Jumlahnya 4 orang petugas kebersihan yang sedang merapikan rumput fasilitas olahraga mini soccer tersebut. Salah satu diantaranya tim Siarindo Media cukup kenal dekat. Orang biasa memanggilnya Sam Mbes.
Saat dihampiri, pria yang sudah sejak tahun 2007 menjadi bagian dari tim kebersihan Stadion Gajayana tersebut kemudian menyodorkan rokok kepada tim Siarindo Media.

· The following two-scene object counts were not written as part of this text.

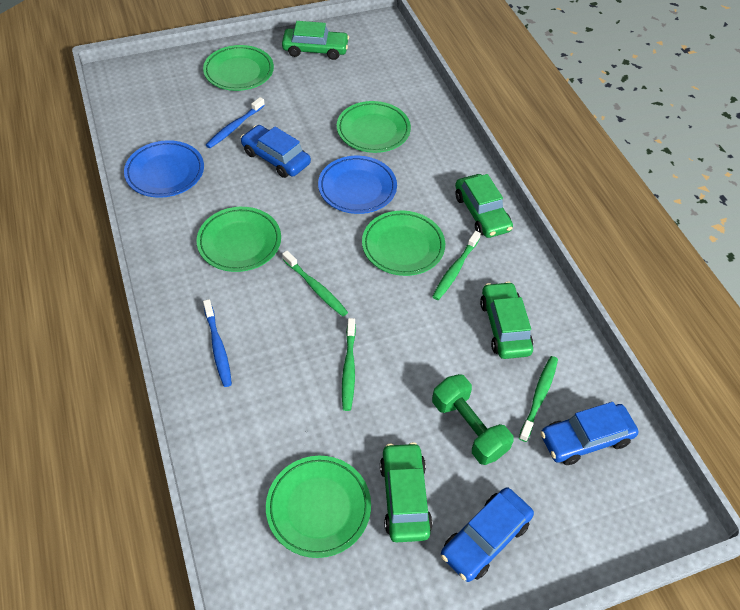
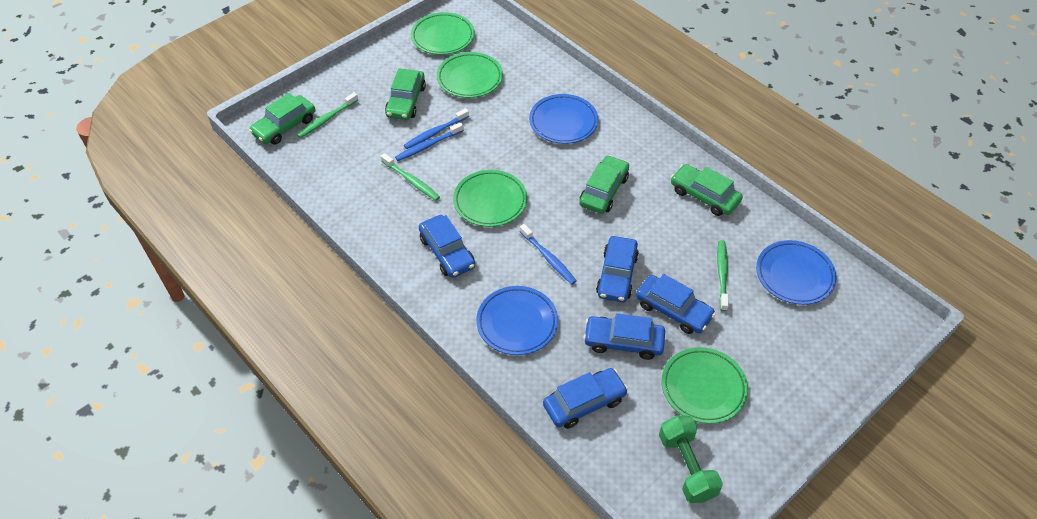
blue car: 3 -> 5
blue plate: 2 -> 3
blue toothbrush: 2 -> 3
green plate: 5 -> 4
green toothbrush: 4 -> 3

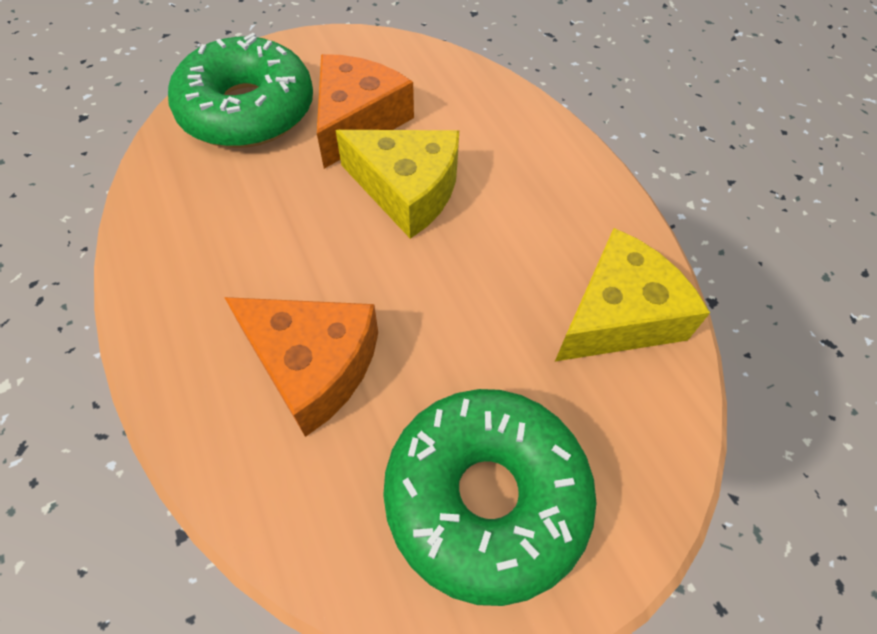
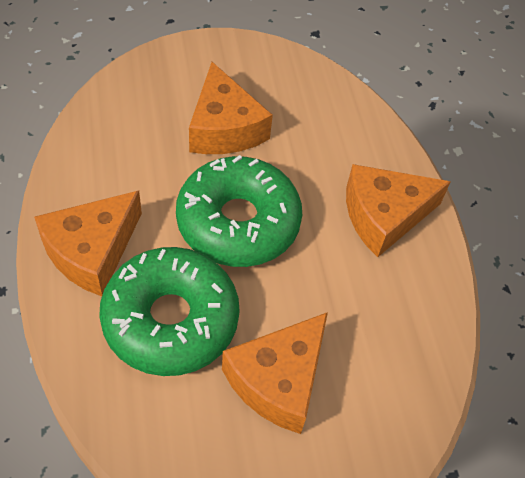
orange cheese: 2 -> 4
yellow cheese: 2 -> 0

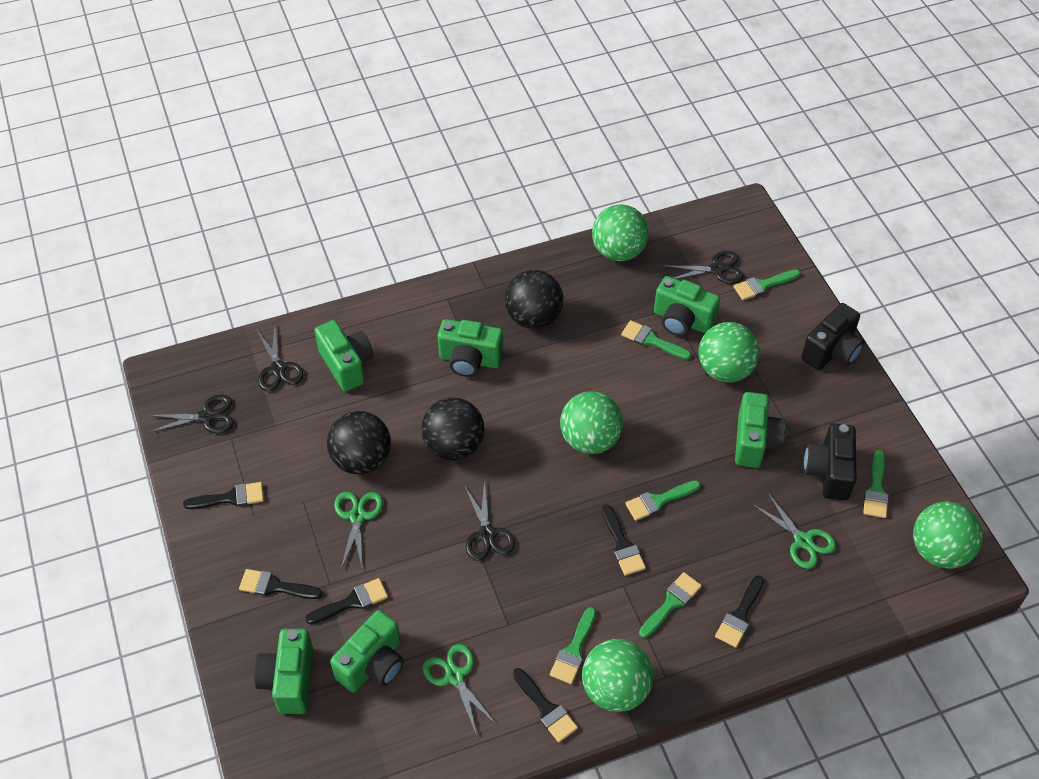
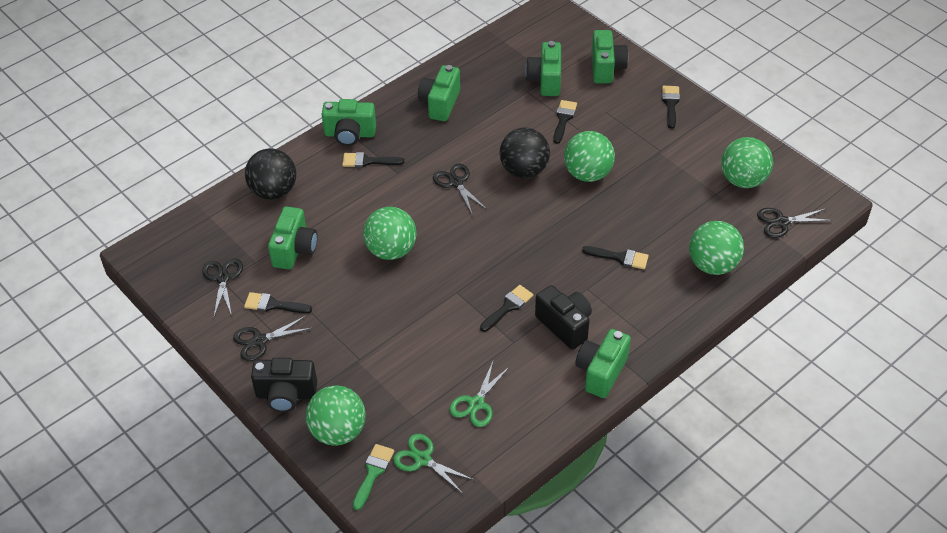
black ball: 3 -> 2
green brush: 6 -> 1
green scissors: 3 -> 2

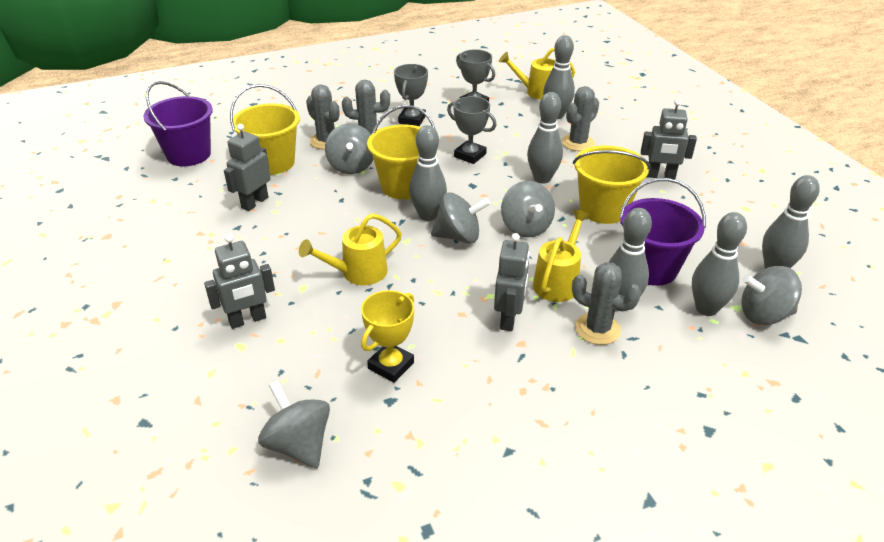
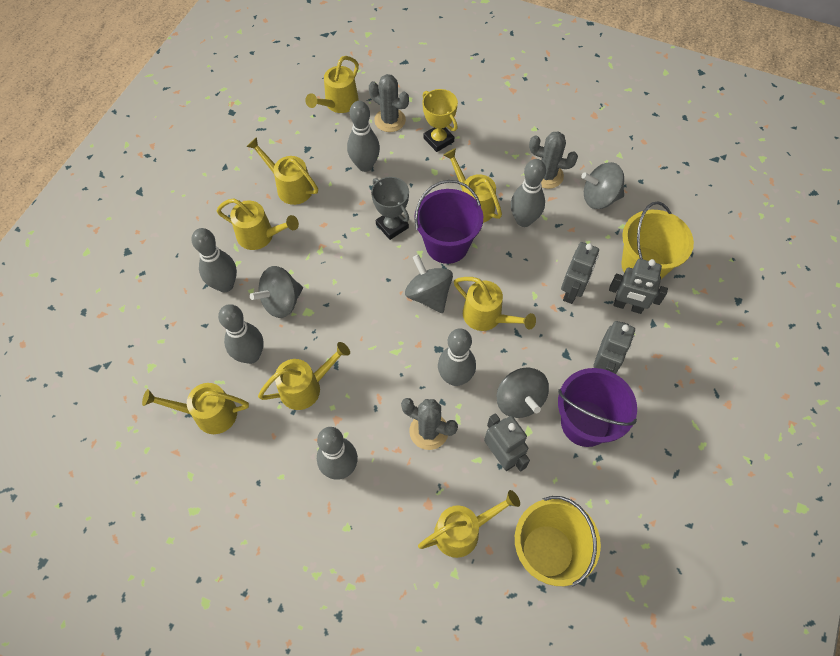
grey cactus: 4 -> 3
grey spinning top: 5 -> 4
grey trophy: 3 -> 1
yellow bucket: 3 -> 2
yellow watering can: 3 -> 8

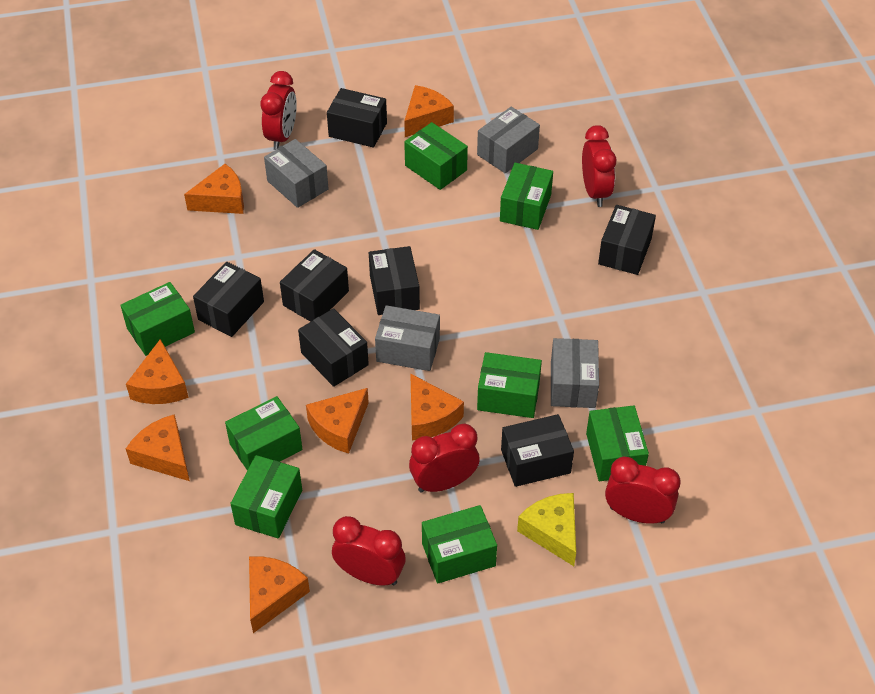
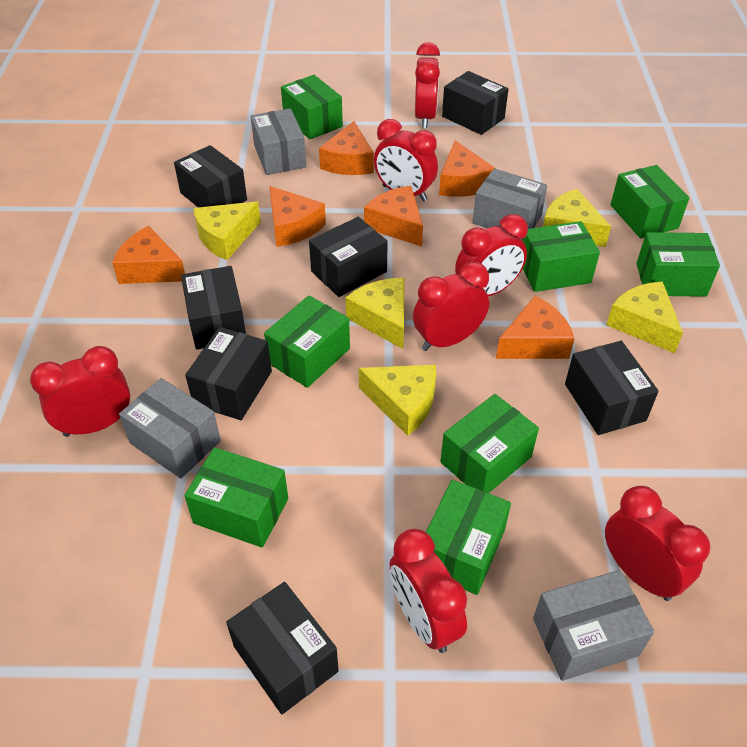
orange cheese: 7 -> 6
red clock: 5 -> 7
yellow cheese: 1 -> 5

Sudah lama tidak berjumpa dengan Sam Mbes. Terakhir kali pada bulan September 2023 saat tim Siarindo Media mengadakan event turnamen mini soccer antar SD Se-Malang Raya.
“Bagaimana kondisi rumput saat cuaca sekarang yang tidak menentu, Pak,” tanya Siarindo Media.
“Ya gitu, Mas. Susahnya itu kalau musim kemarau,” jawabnya.
“Kalau musim kemarau itu susahnya siram-siram. Kalau musim hujan seperti ini susahnya motong,” imbuh pemilik nama asli Sugiono ini.
Sam Mbes mengurai, bahwa metode atau jadwal pemotongan rumput Stadion utama dan lapangan mini soccer biasanya dilakukan dua minggu sekali. Namun dirinya menilai durasi yang paling baik adalah satu minggu sekali.
Khusus perawatan Stadion utama Gajayana dan lapangan luar, dikelola oleh empat orang. Tiga untuk stadion utama dan satu lainnya khusus merawat lapangan mini soccer.
Namun saat bertugas di lapangan, kerap kali dikerjakan secara bersama-sama, baik ketika membersihkan bagian stadion utama maupun lapangan mini soccer.

Selain itu, Sam Mbes memaparkan, untuk merapikan rumput stadion utama dan lapangan mini soccer biasanya membutuhkan bensin sekitar 15 sampai 20 ribu. Bensin tersebut digunakan sebagai bahan bakar alat pemotong rumput.
“Untuk bensin ketika rumput lebat bisa 20 bisa 15 (ribu). Lihat-lihat kondisi lapangannya,” papar Sam Mbes.
“Lapangannya sudah lebat sekali 5 liter pasti habis. Bahkan kadang 5 liter itu masih kurang,” imbuhnya.
Sam Mbes menambahkan, salah satu kunci agar kualitas rumput lapangan tetap terjaga adalah dengan menyiram secara rutin setiap hari.
Biasanya, urai Sam Mbes, dirinya dan kawan-kawan mulai menyalakan kran air pada jam 06.00 hingga jam 16:00.
“Intinya yang penting air tidak sampai telat rumput tidak akan mati. Kuncinya di air,” pungkas Sam Mbes.
Selain kadar air, agar kualitas rumput tetap terjaga, Sam Mbes dkk juga memberikan pupuk secara rutin setelah tahap pemotongan rumput.